Front Page
KOREA
───────────────────────────────────────
YUN
───────────────────────────────────────
YUN Isang (Ysang)
born 17th September 1917 at Tongyong
died 3rd November 1995 at Berlin
───────────────────────────────────────
The major Korean composer Isang Yun, the son of a well-known Korean poet, had a prolific compositional life dogged by political oppression and controversy. He was jailed in 1943 by the Japanese authorities in Korea, and left Korea for Paris and then Germany in 1956. In 1967 Yun and his wife Sooja Lee were kidnapped by the South Korean authorities in Berlin on grounds of treason (for failing to return to South Korea), and released in 1969, following international pressure; the South Korean authorities made another failed attempt in 1976. He became a German citizen in 1971.
Some of this experience has been reflected in Yun's music: the Cello Concerto (1975-1976) reflects his imprisonment, the cantata On the Threshold (1975) was based on the poetry of Nazi victim Albrecht Haushofer, and Exemplum in memoriam Kwang ju (1981) for orchestra was a musical reaction to the suppression of a South Korean popular uprising. However, much of his music has been essentially abstract, if permeated by Taoist philosophy, and overall Yun has blended the European avant-garde and orchestral mainstream with influences of Korean music, particularly court music, without the direct quotation of Korean folk-music and only the occasional use of a Korean instrument.
Yun disowned his earlier music, reportedly conservative in style; his earliest acknowledged works, dating from the late 1950s, reflect the avant-garde developments he encountered in Europe. A number of stylistic features emerged that have permeated his output. An overall duality contrasts slow-moving, generally meditative but often tense ideas (whose pace and tone are influenced by Korean court music) against shorter bursts of more intense activity. Harmonically, Yun uses `principal tones' that provide an aural harmonic foundation. A streak of lyricism often surfaces, with inflections of Eastern music (especially flute music). Orchestral textures are usually dense, but with brighter percussive sounds again drawn from the heritage of Eastern musics.
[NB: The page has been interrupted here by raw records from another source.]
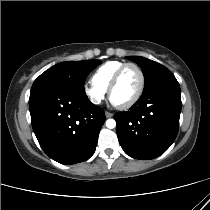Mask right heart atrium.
<instances>
[{
    "label": "right heart atrium",
    "mask_w": 210,
    "mask_h": 210,
    "mask_svg": "<svg viewBox=\"0 0 210 210\" xmlns=\"http://www.w3.org/2000/svg\"><path fill=\"white\" fill-rule=\"evenodd\" d=\"M83 92L89 101L95 105L100 104L106 95V91L94 85L93 83H85L83 85Z\"/></svg>",
    "instance_id": "d8ad5b80"
}]
</instances>
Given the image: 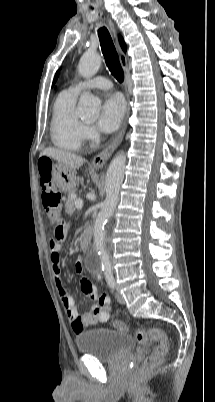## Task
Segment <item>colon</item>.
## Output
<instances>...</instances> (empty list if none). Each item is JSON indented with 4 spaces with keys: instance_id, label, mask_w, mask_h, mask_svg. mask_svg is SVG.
Returning <instances> with one entry per match:
<instances>
[{
    "instance_id": "obj_1",
    "label": "colon",
    "mask_w": 215,
    "mask_h": 402,
    "mask_svg": "<svg viewBox=\"0 0 215 402\" xmlns=\"http://www.w3.org/2000/svg\"><path fill=\"white\" fill-rule=\"evenodd\" d=\"M39 183L41 187L42 204L48 214L49 220L53 224L60 225V203L61 195L54 189L51 182V170L53 161L51 156H38ZM119 329H125V326L116 322ZM136 340L139 344L146 345L155 343V347L149 354L140 369V375L145 376L153 371L163 360L169 350V342L165 332L157 327L149 329H138L135 333Z\"/></svg>"
}]
</instances>
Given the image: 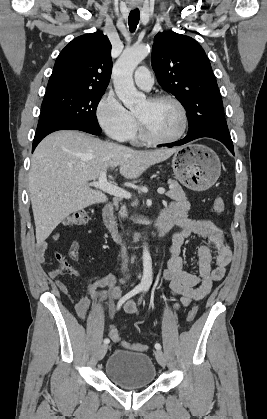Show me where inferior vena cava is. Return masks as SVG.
Masks as SVG:
<instances>
[{
	"label": "inferior vena cava",
	"mask_w": 267,
	"mask_h": 419,
	"mask_svg": "<svg viewBox=\"0 0 267 419\" xmlns=\"http://www.w3.org/2000/svg\"><path fill=\"white\" fill-rule=\"evenodd\" d=\"M121 253H122V259L125 260L123 262V264H122V270H126L127 269V265H125V264H126L127 260L125 258L126 257V247L125 246H122Z\"/></svg>",
	"instance_id": "inferior-vena-cava-1"
}]
</instances>
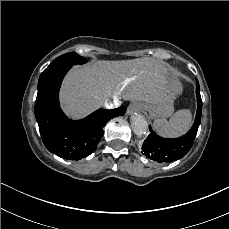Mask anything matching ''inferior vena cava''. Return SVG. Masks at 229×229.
<instances>
[{
  "label": "inferior vena cava",
  "mask_w": 229,
  "mask_h": 229,
  "mask_svg": "<svg viewBox=\"0 0 229 229\" xmlns=\"http://www.w3.org/2000/svg\"><path fill=\"white\" fill-rule=\"evenodd\" d=\"M118 103H119L118 99L117 98H114L113 102L112 101L111 102L110 101H106L104 103V107L106 109H113L114 107H117L118 106Z\"/></svg>",
  "instance_id": "inferior-vena-cava-1"
}]
</instances>
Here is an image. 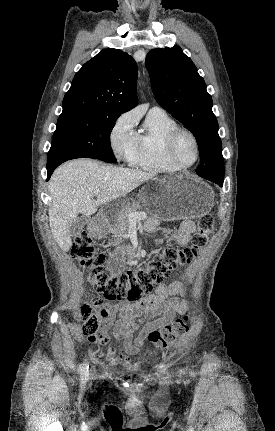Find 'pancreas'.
<instances>
[{
  "instance_id": "pancreas-1",
  "label": "pancreas",
  "mask_w": 275,
  "mask_h": 431,
  "mask_svg": "<svg viewBox=\"0 0 275 431\" xmlns=\"http://www.w3.org/2000/svg\"><path fill=\"white\" fill-rule=\"evenodd\" d=\"M137 208H141L140 202L133 200L129 206L118 211L116 216V223L114 228L112 229V234L114 238L113 244L115 246H117L123 238H127V230L130 223L128 214L130 212H135Z\"/></svg>"
}]
</instances>
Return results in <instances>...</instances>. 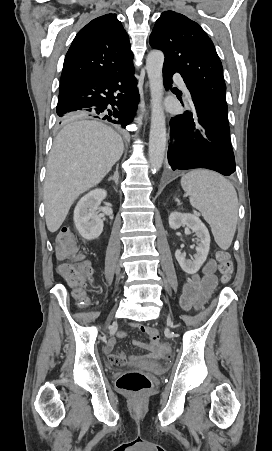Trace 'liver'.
<instances>
[{
    "mask_svg": "<svg viewBox=\"0 0 272 451\" xmlns=\"http://www.w3.org/2000/svg\"><path fill=\"white\" fill-rule=\"evenodd\" d=\"M124 150L121 136L86 116H73L58 132L47 162L45 220L49 231L62 226L80 194L97 186Z\"/></svg>",
    "mask_w": 272,
    "mask_h": 451,
    "instance_id": "liver-1",
    "label": "liver"
}]
</instances>
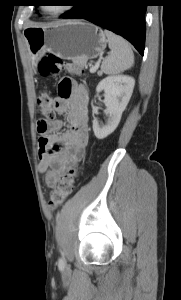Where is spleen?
Wrapping results in <instances>:
<instances>
[{
	"label": "spleen",
	"instance_id": "1",
	"mask_svg": "<svg viewBox=\"0 0 181 300\" xmlns=\"http://www.w3.org/2000/svg\"><path fill=\"white\" fill-rule=\"evenodd\" d=\"M105 35L111 51L101 64V71L107 75H115L131 68L134 54L129 43L111 31L105 30Z\"/></svg>",
	"mask_w": 181,
	"mask_h": 300
}]
</instances>
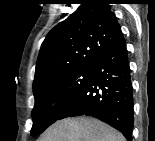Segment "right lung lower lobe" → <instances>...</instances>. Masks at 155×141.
I'll list each match as a JSON object with an SVG mask.
<instances>
[{
    "label": "right lung lower lobe",
    "instance_id": "obj_1",
    "mask_svg": "<svg viewBox=\"0 0 155 141\" xmlns=\"http://www.w3.org/2000/svg\"><path fill=\"white\" fill-rule=\"evenodd\" d=\"M78 115L97 117L132 139L133 88L123 34L103 53L88 82L59 119Z\"/></svg>",
    "mask_w": 155,
    "mask_h": 141
}]
</instances>
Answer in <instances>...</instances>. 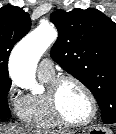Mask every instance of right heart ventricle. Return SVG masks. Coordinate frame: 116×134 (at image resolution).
Returning <instances> with one entry per match:
<instances>
[{
  "label": "right heart ventricle",
  "mask_w": 116,
  "mask_h": 134,
  "mask_svg": "<svg viewBox=\"0 0 116 134\" xmlns=\"http://www.w3.org/2000/svg\"><path fill=\"white\" fill-rule=\"evenodd\" d=\"M39 78L42 82L49 85L55 78V75L39 74ZM19 115L24 122L37 128L54 129L60 126V123L55 119L51 112L47 92L27 95Z\"/></svg>",
  "instance_id": "e07e8e85"
}]
</instances>
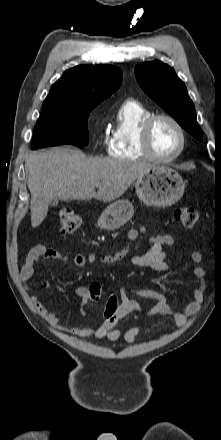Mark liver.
<instances>
[{
    "label": "liver",
    "mask_w": 221,
    "mask_h": 440,
    "mask_svg": "<svg viewBox=\"0 0 221 440\" xmlns=\"http://www.w3.org/2000/svg\"><path fill=\"white\" fill-rule=\"evenodd\" d=\"M152 167L154 165L141 161L90 158L81 150L69 147L29 154L25 168L31 193L32 227L43 222L53 200L95 198L110 202L122 196Z\"/></svg>",
    "instance_id": "obj_1"
}]
</instances>
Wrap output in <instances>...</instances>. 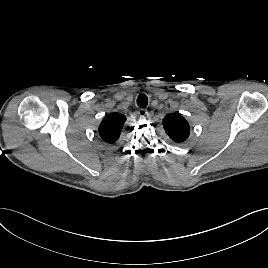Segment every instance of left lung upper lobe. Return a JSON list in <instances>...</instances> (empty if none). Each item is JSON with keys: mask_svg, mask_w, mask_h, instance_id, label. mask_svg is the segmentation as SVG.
I'll return each mask as SVG.
<instances>
[{"mask_svg": "<svg viewBox=\"0 0 268 268\" xmlns=\"http://www.w3.org/2000/svg\"><path fill=\"white\" fill-rule=\"evenodd\" d=\"M165 132L176 143H183L190 135L187 120L179 113L168 114L163 119Z\"/></svg>", "mask_w": 268, "mask_h": 268, "instance_id": "1", "label": "left lung upper lobe"}]
</instances>
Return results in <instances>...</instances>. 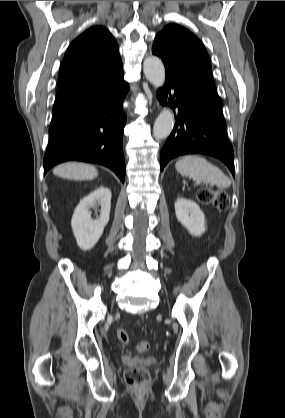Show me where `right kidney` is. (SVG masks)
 <instances>
[{"label": "right kidney", "instance_id": "ca27d5eb", "mask_svg": "<svg viewBox=\"0 0 285 418\" xmlns=\"http://www.w3.org/2000/svg\"><path fill=\"white\" fill-rule=\"evenodd\" d=\"M96 205L101 206L100 217L92 219L89 210ZM110 210L111 191L106 187L97 188L79 202L71 226L80 249L87 251L95 246L109 221Z\"/></svg>", "mask_w": 285, "mask_h": 418}]
</instances>
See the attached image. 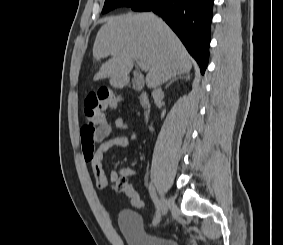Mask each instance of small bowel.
<instances>
[{"label": "small bowel", "mask_w": 283, "mask_h": 245, "mask_svg": "<svg viewBox=\"0 0 283 245\" xmlns=\"http://www.w3.org/2000/svg\"><path fill=\"white\" fill-rule=\"evenodd\" d=\"M114 124L117 129L125 131L127 135L110 137L113 128L106 121L100 125L85 124L80 130L83 157L90 164L96 188L100 190L108 187L116 189L119 178L128 179L137 172L132 167H120L111 171L109 179L105 174L102 163L104 155L113 147L127 148L136 138L135 130L122 117H117Z\"/></svg>", "instance_id": "obj_1"}]
</instances>
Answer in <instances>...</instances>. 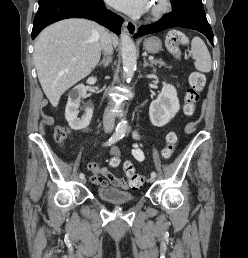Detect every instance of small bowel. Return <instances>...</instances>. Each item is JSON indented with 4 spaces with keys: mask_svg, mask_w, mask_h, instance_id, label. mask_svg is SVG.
Masks as SVG:
<instances>
[{
    "mask_svg": "<svg viewBox=\"0 0 248 258\" xmlns=\"http://www.w3.org/2000/svg\"><path fill=\"white\" fill-rule=\"evenodd\" d=\"M134 137L138 139L137 134H134ZM132 155L134 159L138 162H142L145 159V154L139 144H134L132 149ZM87 168L89 171L92 172L91 182L94 185L105 187L111 184L123 190L135 188L131 185L130 180L126 181L124 178L116 177L106 167H99L96 163L92 162L87 165Z\"/></svg>",
    "mask_w": 248,
    "mask_h": 258,
    "instance_id": "1",
    "label": "small bowel"
}]
</instances>
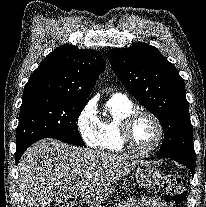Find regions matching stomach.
Segmentation results:
<instances>
[{
	"instance_id": "1",
	"label": "stomach",
	"mask_w": 206,
	"mask_h": 207,
	"mask_svg": "<svg viewBox=\"0 0 206 207\" xmlns=\"http://www.w3.org/2000/svg\"><path fill=\"white\" fill-rule=\"evenodd\" d=\"M135 178L139 187L147 190L155 189L163 179L162 173L158 168L153 163L147 161H141L136 165Z\"/></svg>"
}]
</instances>
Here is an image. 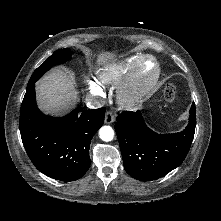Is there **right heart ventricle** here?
I'll return each instance as SVG.
<instances>
[{"label": "right heart ventricle", "instance_id": "obj_1", "mask_svg": "<svg viewBox=\"0 0 221 221\" xmlns=\"http://www.w3.org/2000/svg\"><path fill=\"white\" fill-rule=\"evenodd\" d=\"M141 56L142 55L131 56L124 61L107 68L105 72L99 75L100 82L103 84H114L125 79Z\"/></svg>", "mask_w": 221, "mask_h": 221}]
</instances>
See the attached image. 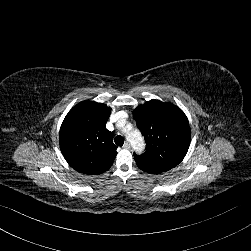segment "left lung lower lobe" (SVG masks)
Instances as JSON below:
<instances>
[{
    "label": "left lung lower lobe",
    "mask_w": 251,
    "mask_h": 251,
    "mask_svg": "<svg viewBox=\"0 0 251 251\" xmlns=\"http://www.w3.org/2000/svg\"><path fill=\"white\" fill-rule=\"evenodd\" d=\"M135 161H136L137 166L141 170H143V171H145L147 173L160 174L162 172L170 170V169L165 168V167H160V166H156V165H152V164L146 163V162L141 161V160H139L137 158H135Z\"/></svg>",
    "instance_id": "obj_1"
}]
</instances>
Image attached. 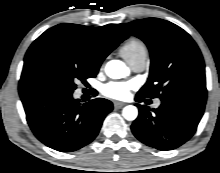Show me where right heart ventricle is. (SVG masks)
Wrapping results in <instances>:
<instances>
[{
	"instance_id": "obj_1",
	"label": "right heart ventricle",
	"mask_w": 220,
	"mask_h": 173,
	"mask_svg": "<svg viewBox=\"0 0 220 173\" xmlns=\"http://www.w3.org/2000/svg\"><path fill=\"white\" fill-rule=\"evenodd\" d=\"M121 55L129 62L138 55H146L147 49L145 44L139 39H131L121 47Z\"/></svg>"
}]
</instances>
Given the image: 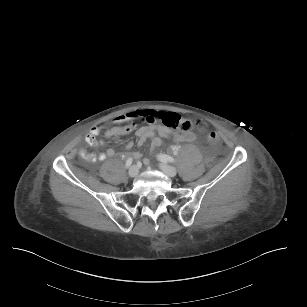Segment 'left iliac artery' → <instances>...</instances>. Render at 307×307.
Wrapping results in <instances>:
<instances>
[{
    "label": "left iliac artery",
    "instance_id": "obj_1",
    "mask_svg": "<svg viewBox=\"0 0 307 307\" xmlns=\"http://www.w3.org/2000/svg\"><path fill=\"white\" fill-rule=\"evenodd\" d=\"M158 159L161 162H164V163H167V162L175 163V159L173 157H171V156L166 155V154L158 155Z\"/></svg>",
    "mask_w": 307,
    "mask_h": 307
}]
</instances>
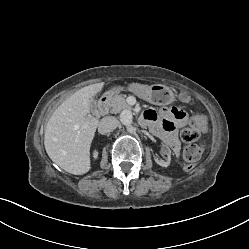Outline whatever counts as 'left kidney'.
Listing matches in <instances>:
<instances>
[{
  "mask_svg": "<svg viewBox=\"0 0 249 249\" xmlns=\"http://www.w3.org/2000/svg\"><path fill=\"white\" fill-rule=\"evenodd\" d=\"M171 150L166 145L159 147V152L152 155V161L162 167H168L171 161Z\"/></svg>",
  "mask_w": 249,
  "mask_h": 249,
  "instance_id": "1",
  "label": "left kidney"
}]
</instances>
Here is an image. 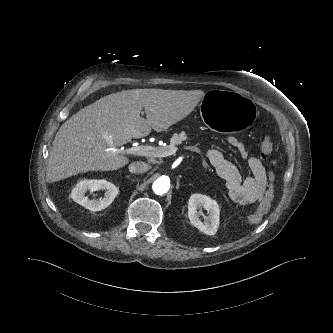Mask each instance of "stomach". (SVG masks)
<instances>
[{"mask_svg": "<svg viewBox=\"0 0 333 333\" xmlns=\"http://www.w3.org/2000/svg\"><path fill=\"white\" fill-rule=\"evenodd\" d=\"M199 115L203 123L214 131L241 135L256 125L258 109L247 96L213 90L201 99Z\"/></svg>", "mask_w": 333, "mask_h": 333, "instance_id": "stomach-1", "label": "stomach"}]
</instances>
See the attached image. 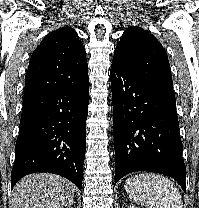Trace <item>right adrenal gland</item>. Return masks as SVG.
I'll list each match as a JSON object with an SVG mask.
<instances>
[{"label": "right adrenal gland", "instance_id": "1", "mask_svg": "<svg viewBox=\"0 0 199 208\" xmlns=\"http://www.w3.org/2000/svg\"><path fill=\"white\" fill-rule=\"evenodd\" d=\"M74 203V201H72L69 205L68 208H72V204Z\"/></svg>", "mask_w": 199, "mask_h": 208}]
</instances>
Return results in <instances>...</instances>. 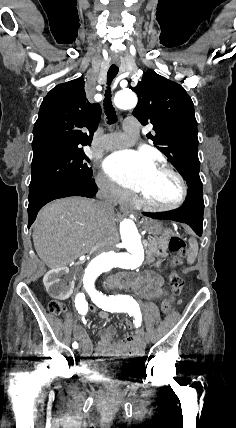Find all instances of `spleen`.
<instances>
[{
	"instance_id": "obj_1",
	"label": "spleen",
	"mask_w": 236,
	"mask_h": 428,
	"mask_svg": "<svg viewBox=\"0 0 236 428\" xmlns=\"http://www.w3.org/2000/svg\"><path fill=\"white\" fill-rule=\"evenodd\" d=\"M189 246H190V248H189V254H188L187 262H188V264H194V262L197 258V254H198L197 240H195V238H190Z\"/></svg>"
}]
</instances>
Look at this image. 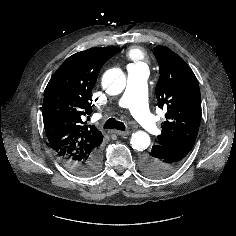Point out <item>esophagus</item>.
Here are the masks:
<instances>
[{"mask_svg": "<svg viewBox=\"0 0 236 236\" xmlns=\"http://www.w3.org/2000/svg\"><path fill=\"white\" fill-rule=\"evenodd\" d=\"M115 133L119 136H127L129 134L128 131H119V130H115Z\"/></svg>", "mask_w": 236, "mask_h": 236, "instance_id": "1", "label": "esophagus"}]
</instances>
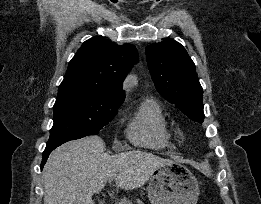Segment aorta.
Masks as SVG:
<instances>
[{
    "label": "aorta",
    "mask_w": 261,
    "mask_h": 204,
    "mask_svg": "<svg viewBox=\"0 0 261 204\" xmlns=\"http://www.w3.org/2000/svg\"><path fill=\"white\" fill-rule=\"evenodd\" d=\"M137 82V78L133 75H129L125 81V88H131L133 87Z\"/></svg>",
    "instance_id": "aorta-1"
}]
</instances>
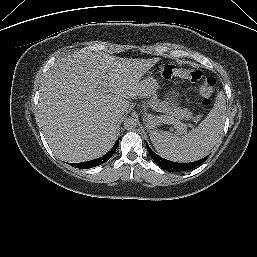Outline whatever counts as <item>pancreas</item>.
<instances>
[{"label": "pancreas", "mask_w": 257, "mask_h": 257, "mask_svg": "<svg viewBox=\"0 0 257 257\" xmlns=\"http://www.w3.org/2000/svg\"><path fill=\"white\" fill-rule=\"evenodd\" d=\"M148 104L155 111L166 114V116L162 117L163 119L170 118L173 120H189L192 118V113L188 109H182L181 107L174 106L173 104L166 101H160L156 98H152Z\"/></svg>", "instance_id": "pancreas-1"}]
</instances>
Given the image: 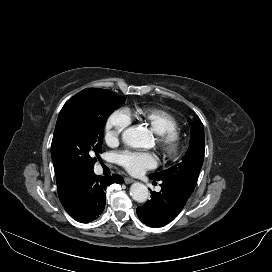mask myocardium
<instances>
[{
  "mask_svg": "<svg viewBox=\"0 0 272 272\" xmlns=\"http://www.w3.org/2000/svg\"><path fill=\"white\" fill-rule=\"evenodd\" d=\"M183 142V135L178 129L156 134L157 145L169 159L178 156L182 149Z\"/></svg>",
  "mask_w": 272,
  "mask_h": 272,
  "instance_id": "obj_1",
  "label": "myocardium"
}]
</instances>
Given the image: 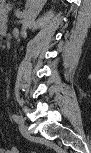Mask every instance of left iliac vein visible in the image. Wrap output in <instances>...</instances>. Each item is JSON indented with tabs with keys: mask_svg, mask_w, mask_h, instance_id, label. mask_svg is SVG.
<instances>
[{
	"mask_svg": "<svg viewBox=\"0 0 91 153\" xmlns=\"http://www.w3.org/2000/svg\"><path fill=\"white\" fill-rule=\"evenodd\" d=\"M19 130L24 137L26 138L31 137V133L28 131L27 126L25 125L23 120L19 122Z\"/></svg>",
	"mask_w": 91,
	"mask_h": 153,
	"instance_id": "left-iliac-vein-1",
	"label": "left iliac vein"
}]
</instances>
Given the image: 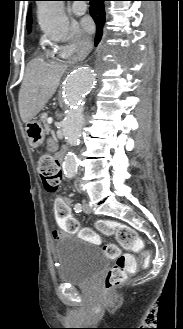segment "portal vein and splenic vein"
Here are the masks:
<instances>
[{
	"label": "portal vein and splenic vein",
	"mask_w": 183,
	"mask_h": 329,
	"mask_svg": "<svg viewBox=\"0 0 183 329\" xmlns=\"http://www.w3.org/2000/svg\"><path fill=\"white\" fill-rule=\"evenodd\" d=\"M52 122H53V118L49 117V118L47 119V123L51 124Z\"/></svg>",
	"instance_id": "obj_1"
}]
</instances>
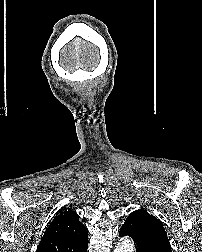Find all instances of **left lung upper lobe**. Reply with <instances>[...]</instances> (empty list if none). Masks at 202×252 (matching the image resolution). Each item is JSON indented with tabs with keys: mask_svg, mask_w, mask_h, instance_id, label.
Listing matches in <instances>:
<instances>
[{
	"mask_svg": "<svg viewBox=\"0 0 202 252\" xmlns=\"http://www.w3.org/2000/svg\"><path fill=\"white\" fill-rule=\"evenodd\" d=\"M135 230L137 241L149 249L172 252L166 231L159 219L146 210H137L129 214L125 223Z\"/></svg>",
	"mask_w": 202,
	"mask_h": 252,
	"instance_id": "left-lung-upper-lobe-1",
	"label": "left lung upper lobe"
}]
</instances>
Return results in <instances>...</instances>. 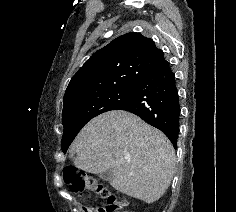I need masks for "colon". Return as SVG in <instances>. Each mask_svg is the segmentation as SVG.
Wrapping results in <instances>:
<instances>
[{
    "instance_id": "colon-1",
    "label": "colon",
    "mask_w": 236,
    "mask_h": 212,
    "mask_svg": "<svg viewBox=\"0 0 236 212\" xmlns=\"http://www.w3.org/2000/svg\"><path fill=\"white\" fill-rule=\"evenodd\" d=\"M64 180L74 194L79 196L86 193L95 194L106 201L105 207H91L86 212H123L127 206L125 200L119 199L92 176L74 167H67L64 170Z\"/></svg>"
}]
</instances>
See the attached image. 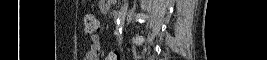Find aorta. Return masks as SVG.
Masks as SVG:
<instances>
[{"label":"aorta","mask_w":267,"mask_h":60,"mask_svg":"<svg viewBox=\"0 0 267 60\" xmlns=\"http://www.w3.org/2000/svg\"><path fill=\"white\" fill-rule=\"evenodd\" d=\"M128 1L125 0L123 6L121 7V10L118 15L117 23H116V36L117 39H121L122 31L125 23V18L128 11Z\"/></svg>","instance_id":"1"}]
</instances>
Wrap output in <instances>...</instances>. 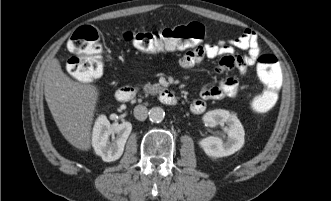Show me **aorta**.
<instances>
[{"label": "aorta", "instance_id": "obj_1", "mask_svg": "<svg viewBox=\"0 0 331 201\" xmlns=\"http://www.w3.org/2000/svg\"><path fill=\"white\" fill-rule=\"evenodd\" d=\"M165 112L161 107H153L149 111V119L151 122L159 123L163 121Z\"/></svg>", "mask_w": 331, "mask_h": 201}]
</instances>
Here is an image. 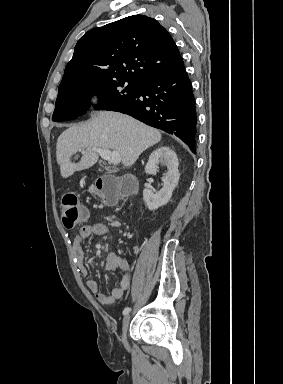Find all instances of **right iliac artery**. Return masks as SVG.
Instances as JSON below:
<instances>
[{
  "label": "right iliac artery",
  "mask_w": 283,
  "mask_h": 384,
  "mask_svg": "<svg viewBox=\"0 0 283 384\" xmlns=\"http://www.w3.org/2000/svg\"><path fill=\"white\" fill-rule=\"evenodd\" d=\"M130 311H131V308H130V307H126V308L123 310V315L128 314Z\"/></svg>",
  "instance_id": "1"
}]
</instances>
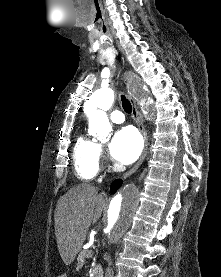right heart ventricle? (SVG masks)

Yun's works in the 1960s concentrated on tone-colours, often used in overlapping swathes, exemplified in the long phrases and overlapping events of Loyang (1962, revised 1964) for chamber orchestra. Gasa (1963) for violin and piano and Garak (1963) for flute and piano illustrate the basic duality, the soloists generally having longer lyrical lines against the nervous restlessness of the piano writing. Réak (1966) for orchestra, which includes a sharp-sounding Korean instrument (the `bak') among the percussion, is perhaps the most effective of the tone-colour works.
In the 1970s Yun produced a number of instrumental concertos and works based on Western texts. At the same time the more avant-garde aspects of his idiom became diluted into a more direct style, the tone-colour emphasis being partially replaced by less dense textures and an emphasis on solo lyricism, which was subsequently further developed in such works as the Chamber Symphony No.1 (1987). The dramatically varied and fervent Flute Concerto (1977) uses a small orchestra, and has a programmatic content based on an old Taoist tale of a young Buddhist neophyte who casts off her training to dance naked in front of the statue of the Buddha before returning to her original state. Much of the writing has the spirit of the dance, from the throbbing rhythm of the opening, unusual in Yun's output for its regularity. The abstract Octuor (1978) for three wind and five strings is one of Yun's most effective works, the two instrumental groups sometimes opposing each other, and coming together for the more solemn and subdued central section. With its colour effects, such as the series of delicate upward string slides, its clear structure, and its sure sense of instrumental emphasis, this octet would make an interesting and appealing modern contrast to those octets (such as Schumann's) written for the same forces.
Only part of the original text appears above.